READING PASSAGE ->
+ + + + + + +

# 'Failure configuring service pack. Reverting Changes'



## corsac (Jun 15, 2007)

I'm running Windows 7 Home Premium x64, trying to install service pack 1 thru windows update. First time I tried to install along with some other updates and it failed to download. Second time I downloaded on its own and it installed fine. Computer then restarted and displayed 'Failure configuring service pack. Reverting Changes'. Now it keeps restarting and doing the same thing over. Please help! I can't access my computer while this is happening. Thanks.


----------



## SevenUp132 (Oct 22, 2010)

press "f8" key after bios post but before windows load(press multiple times to be sure) then select "last good configuration"( or somthing like that) then go to control panel/ uninstall a program (in category view) click "view installed updates" on the left pane and remove service pack 1.
if the last good configuration dont work try with "safe mode"

+ + + + + + +

WORK ORDER 1 ->
Could you lay out the records as a JSON list of strings, one string per line and blank lines omitted, starting with the first line of the records and going on through the line with "Terrain on the map"?
WORK ORDER 2 ->
Can you proceed with the forum thread about the failed Windows 7 service pack install, carrying it on from its last post?
The thread and the records are unrelated material.

Saved data entries ->
+ + + + + + +

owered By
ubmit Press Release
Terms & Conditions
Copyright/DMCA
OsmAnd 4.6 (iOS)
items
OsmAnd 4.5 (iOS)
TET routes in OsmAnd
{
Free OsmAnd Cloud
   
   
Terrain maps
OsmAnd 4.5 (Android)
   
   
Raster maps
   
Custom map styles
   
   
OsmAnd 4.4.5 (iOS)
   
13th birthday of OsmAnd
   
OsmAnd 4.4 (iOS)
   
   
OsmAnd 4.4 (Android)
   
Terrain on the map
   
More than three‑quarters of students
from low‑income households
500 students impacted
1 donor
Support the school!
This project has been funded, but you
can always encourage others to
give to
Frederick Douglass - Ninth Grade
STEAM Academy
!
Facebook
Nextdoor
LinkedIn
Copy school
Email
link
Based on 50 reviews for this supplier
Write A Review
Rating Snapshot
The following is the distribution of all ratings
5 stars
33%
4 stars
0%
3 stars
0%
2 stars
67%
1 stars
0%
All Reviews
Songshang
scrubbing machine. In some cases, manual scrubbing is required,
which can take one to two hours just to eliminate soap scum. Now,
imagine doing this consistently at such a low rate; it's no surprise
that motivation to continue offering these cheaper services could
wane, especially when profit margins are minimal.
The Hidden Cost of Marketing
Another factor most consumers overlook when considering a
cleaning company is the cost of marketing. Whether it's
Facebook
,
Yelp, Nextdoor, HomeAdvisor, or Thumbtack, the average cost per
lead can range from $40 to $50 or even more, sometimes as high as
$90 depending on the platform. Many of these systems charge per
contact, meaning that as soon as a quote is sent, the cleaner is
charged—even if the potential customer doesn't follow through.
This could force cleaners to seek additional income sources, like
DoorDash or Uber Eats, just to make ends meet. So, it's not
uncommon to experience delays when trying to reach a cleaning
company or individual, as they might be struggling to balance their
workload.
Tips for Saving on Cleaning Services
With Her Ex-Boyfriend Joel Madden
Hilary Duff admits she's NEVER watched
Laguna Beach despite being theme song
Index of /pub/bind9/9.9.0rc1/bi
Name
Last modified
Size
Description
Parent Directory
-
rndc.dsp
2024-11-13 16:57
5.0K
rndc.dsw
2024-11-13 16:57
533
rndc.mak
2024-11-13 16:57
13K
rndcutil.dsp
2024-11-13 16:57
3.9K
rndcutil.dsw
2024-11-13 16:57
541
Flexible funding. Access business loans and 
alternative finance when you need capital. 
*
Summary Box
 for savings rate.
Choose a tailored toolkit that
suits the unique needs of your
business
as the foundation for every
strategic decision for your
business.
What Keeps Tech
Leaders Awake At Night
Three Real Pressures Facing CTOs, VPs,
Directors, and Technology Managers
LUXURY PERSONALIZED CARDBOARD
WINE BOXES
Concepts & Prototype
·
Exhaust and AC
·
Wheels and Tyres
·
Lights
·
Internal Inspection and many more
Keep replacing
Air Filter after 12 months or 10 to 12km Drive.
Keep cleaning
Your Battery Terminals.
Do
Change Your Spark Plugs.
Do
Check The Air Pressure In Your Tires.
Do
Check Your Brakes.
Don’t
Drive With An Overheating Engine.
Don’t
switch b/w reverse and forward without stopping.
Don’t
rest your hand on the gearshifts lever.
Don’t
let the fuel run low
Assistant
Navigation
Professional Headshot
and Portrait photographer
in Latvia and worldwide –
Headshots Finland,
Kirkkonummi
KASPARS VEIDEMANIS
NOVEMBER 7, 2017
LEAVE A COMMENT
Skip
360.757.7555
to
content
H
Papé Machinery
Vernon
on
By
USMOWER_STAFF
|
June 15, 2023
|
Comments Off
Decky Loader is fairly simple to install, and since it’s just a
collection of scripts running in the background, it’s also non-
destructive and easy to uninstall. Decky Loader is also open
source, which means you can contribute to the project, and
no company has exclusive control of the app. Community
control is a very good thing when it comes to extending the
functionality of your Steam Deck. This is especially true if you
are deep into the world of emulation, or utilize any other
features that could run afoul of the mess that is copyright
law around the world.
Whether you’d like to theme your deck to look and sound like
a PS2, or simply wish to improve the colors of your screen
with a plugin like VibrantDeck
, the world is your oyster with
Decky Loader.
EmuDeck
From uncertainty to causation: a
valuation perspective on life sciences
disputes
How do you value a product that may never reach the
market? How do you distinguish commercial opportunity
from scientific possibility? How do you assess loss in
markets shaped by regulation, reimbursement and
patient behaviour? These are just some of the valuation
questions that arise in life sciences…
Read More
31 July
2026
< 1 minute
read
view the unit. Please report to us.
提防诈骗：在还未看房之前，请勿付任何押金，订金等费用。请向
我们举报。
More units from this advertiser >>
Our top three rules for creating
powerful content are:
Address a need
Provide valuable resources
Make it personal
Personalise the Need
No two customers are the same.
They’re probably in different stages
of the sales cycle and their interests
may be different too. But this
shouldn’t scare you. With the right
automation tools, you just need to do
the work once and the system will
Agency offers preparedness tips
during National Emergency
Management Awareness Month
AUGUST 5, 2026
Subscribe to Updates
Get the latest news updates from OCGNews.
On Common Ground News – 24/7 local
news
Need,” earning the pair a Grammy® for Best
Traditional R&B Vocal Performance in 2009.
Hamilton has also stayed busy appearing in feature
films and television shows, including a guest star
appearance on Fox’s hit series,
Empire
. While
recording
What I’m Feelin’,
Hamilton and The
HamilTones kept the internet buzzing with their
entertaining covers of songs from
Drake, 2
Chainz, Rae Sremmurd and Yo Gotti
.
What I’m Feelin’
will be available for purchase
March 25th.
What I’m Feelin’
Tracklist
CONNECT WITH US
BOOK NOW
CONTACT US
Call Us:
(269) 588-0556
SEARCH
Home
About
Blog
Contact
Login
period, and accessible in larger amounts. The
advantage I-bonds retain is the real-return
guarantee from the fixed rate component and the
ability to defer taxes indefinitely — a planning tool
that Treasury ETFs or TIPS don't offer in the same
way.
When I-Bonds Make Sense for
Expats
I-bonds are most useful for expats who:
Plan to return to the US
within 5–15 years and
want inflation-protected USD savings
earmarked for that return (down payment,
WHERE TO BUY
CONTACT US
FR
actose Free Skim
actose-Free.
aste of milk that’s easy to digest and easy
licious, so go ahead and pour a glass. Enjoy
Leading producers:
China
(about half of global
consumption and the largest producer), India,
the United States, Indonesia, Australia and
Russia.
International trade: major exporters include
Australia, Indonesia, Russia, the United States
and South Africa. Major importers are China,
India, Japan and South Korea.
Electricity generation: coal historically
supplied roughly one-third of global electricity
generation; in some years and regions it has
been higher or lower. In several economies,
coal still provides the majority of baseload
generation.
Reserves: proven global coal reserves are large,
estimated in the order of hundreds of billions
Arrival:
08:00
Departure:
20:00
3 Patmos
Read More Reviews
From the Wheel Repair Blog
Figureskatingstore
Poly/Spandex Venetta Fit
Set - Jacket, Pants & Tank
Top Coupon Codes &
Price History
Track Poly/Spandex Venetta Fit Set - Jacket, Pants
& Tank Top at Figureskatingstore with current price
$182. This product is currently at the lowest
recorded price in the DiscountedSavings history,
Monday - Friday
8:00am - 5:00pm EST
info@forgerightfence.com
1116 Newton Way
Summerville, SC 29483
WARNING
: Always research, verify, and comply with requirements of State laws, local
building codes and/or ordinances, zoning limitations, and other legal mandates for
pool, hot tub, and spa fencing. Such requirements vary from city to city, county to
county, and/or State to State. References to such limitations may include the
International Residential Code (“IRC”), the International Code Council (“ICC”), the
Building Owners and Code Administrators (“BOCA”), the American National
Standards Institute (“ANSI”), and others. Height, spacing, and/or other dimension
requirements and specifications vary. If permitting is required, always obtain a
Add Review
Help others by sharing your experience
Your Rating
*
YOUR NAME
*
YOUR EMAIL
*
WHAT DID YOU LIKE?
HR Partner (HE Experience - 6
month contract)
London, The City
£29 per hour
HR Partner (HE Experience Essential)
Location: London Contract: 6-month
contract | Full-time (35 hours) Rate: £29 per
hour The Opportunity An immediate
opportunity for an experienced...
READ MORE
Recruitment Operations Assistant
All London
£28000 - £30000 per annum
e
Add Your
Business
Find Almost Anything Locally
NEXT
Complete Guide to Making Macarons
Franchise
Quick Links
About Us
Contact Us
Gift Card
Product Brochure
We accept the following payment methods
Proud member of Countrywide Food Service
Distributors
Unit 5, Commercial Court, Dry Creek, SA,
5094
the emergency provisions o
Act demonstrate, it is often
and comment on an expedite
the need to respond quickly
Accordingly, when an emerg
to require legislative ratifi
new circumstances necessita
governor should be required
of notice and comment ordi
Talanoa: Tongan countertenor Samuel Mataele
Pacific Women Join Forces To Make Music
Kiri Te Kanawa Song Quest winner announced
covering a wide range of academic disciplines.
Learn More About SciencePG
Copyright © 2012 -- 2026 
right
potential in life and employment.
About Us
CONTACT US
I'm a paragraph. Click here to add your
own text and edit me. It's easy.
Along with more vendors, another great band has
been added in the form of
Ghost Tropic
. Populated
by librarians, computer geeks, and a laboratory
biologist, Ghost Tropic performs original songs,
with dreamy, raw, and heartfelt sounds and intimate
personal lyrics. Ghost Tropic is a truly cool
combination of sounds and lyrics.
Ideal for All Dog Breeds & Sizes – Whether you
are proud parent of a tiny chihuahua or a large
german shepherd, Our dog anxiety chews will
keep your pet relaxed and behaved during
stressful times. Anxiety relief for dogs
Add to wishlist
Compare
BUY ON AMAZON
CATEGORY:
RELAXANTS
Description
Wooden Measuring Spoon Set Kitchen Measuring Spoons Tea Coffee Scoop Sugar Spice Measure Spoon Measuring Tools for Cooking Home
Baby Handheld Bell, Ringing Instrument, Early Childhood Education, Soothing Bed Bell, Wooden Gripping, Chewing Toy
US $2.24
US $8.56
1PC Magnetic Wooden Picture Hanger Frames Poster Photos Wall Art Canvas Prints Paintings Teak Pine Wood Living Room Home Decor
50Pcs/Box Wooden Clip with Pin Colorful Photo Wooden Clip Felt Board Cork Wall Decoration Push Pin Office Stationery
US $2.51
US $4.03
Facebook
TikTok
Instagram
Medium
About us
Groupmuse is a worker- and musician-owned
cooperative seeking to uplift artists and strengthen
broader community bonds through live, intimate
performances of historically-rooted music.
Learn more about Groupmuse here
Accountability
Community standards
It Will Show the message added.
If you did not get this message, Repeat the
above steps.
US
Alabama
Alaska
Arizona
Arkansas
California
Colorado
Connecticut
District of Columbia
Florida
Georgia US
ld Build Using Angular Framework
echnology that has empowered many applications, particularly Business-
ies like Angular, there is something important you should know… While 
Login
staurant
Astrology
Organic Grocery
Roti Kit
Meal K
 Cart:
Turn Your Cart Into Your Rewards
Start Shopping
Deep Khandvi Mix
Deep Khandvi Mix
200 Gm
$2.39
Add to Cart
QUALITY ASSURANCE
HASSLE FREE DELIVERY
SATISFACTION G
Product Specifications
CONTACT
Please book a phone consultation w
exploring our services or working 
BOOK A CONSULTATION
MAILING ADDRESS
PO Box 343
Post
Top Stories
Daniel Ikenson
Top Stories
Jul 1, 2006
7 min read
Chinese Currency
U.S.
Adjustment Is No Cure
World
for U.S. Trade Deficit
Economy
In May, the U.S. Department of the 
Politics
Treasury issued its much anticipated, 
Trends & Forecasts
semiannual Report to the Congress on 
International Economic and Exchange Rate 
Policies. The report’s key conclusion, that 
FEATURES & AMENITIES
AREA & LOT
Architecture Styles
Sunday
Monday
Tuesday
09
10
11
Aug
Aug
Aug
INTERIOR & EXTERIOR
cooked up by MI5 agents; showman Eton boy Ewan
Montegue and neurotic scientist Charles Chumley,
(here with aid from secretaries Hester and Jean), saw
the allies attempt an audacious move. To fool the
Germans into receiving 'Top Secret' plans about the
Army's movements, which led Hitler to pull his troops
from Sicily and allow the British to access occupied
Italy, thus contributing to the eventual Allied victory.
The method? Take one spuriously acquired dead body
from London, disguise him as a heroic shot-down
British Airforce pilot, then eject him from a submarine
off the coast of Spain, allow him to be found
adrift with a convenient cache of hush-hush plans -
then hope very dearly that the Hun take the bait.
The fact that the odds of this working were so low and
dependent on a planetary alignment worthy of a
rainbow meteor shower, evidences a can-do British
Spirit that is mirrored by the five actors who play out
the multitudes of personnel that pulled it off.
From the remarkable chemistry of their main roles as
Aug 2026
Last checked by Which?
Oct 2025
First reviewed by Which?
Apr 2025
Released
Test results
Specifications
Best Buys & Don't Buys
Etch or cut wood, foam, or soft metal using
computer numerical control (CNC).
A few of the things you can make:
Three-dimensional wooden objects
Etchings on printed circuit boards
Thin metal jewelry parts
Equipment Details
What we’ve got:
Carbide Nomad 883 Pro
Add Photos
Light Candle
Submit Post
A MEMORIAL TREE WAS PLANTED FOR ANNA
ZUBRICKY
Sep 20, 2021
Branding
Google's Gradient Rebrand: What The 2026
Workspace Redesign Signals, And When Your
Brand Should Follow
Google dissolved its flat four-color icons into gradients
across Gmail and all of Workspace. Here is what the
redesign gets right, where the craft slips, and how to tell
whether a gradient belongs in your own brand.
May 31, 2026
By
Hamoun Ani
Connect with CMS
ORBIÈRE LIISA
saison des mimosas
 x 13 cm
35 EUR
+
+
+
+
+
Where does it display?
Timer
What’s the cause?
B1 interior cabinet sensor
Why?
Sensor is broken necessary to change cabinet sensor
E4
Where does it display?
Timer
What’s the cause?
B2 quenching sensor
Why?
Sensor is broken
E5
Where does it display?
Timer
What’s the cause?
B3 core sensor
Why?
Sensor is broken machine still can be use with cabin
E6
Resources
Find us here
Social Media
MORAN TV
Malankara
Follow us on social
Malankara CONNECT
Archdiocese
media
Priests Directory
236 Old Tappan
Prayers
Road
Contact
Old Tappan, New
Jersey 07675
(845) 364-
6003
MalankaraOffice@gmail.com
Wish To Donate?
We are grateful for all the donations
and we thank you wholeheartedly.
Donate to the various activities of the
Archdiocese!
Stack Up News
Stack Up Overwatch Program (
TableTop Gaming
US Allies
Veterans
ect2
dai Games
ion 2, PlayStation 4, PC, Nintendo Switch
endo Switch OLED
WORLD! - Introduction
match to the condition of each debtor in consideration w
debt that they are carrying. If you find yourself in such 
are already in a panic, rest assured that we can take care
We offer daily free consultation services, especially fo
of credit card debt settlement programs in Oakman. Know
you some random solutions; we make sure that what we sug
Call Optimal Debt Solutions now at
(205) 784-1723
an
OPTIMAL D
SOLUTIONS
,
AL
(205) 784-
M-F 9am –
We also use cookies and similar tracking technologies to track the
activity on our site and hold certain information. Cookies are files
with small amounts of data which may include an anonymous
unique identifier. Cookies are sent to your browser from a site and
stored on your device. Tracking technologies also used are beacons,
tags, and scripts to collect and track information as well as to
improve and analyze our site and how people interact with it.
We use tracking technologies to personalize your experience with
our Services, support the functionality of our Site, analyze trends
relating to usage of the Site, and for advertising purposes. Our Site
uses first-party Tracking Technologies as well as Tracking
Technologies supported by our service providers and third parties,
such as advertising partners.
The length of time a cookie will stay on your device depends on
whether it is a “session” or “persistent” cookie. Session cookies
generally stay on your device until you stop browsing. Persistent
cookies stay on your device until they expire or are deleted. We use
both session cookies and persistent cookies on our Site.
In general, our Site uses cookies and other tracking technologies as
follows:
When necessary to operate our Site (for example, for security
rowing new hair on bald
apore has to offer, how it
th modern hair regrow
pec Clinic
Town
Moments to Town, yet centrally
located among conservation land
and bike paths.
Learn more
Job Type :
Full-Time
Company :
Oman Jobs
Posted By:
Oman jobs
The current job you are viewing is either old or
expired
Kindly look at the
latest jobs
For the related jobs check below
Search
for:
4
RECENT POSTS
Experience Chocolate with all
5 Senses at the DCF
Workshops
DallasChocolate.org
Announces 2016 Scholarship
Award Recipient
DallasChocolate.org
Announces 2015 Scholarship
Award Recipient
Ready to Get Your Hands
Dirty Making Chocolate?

+ + + + + + +

RESPONSE BOX 1 ->
[
  "owered By",
  "ubmit Press Release",
  "Terms & Conditions",
  "Copyright/DMCA",
  "OsmAnd 4.6 (iOS)",
  "items",
  "OsmAnd 4.5 (iOS)",
  "TET routes in OsmAnd",
  "{",
  "Free OsmAnd Cloud",
  "Terrain maps",
  "OsmAnd 4.5 (Android)",
  "Raster maps",
  "Custom map styles",
  "OsmAnd 4.4.5 (iOS)",
  "13th birthday of OsmAnd",
  "OsmAnd 4.4 (iOS)",
  "OsmAnd 4.4 (Android)",
  "Terrain on the map"
]

RESPONSE BOX 2 ->
----------



## corsac (Jun 15, 2007)

Thanks for your help. I should have said, after a few restarts I was able to log in but the update had failed. I'm reluctant to try to install it again because it will probably do the same thing. From what I've read it's not really worth installing anyway. Any thoughts?


----------



## TerryNet (Mar 23, 2005)

My advice is to uninstall all security applications except for the Windows firewall and Microsoft Security Essentials and try again. (Reinstall after the update.)

Others advise when having trouble with the Windows Update method to download SP1 from Microsofts' web site.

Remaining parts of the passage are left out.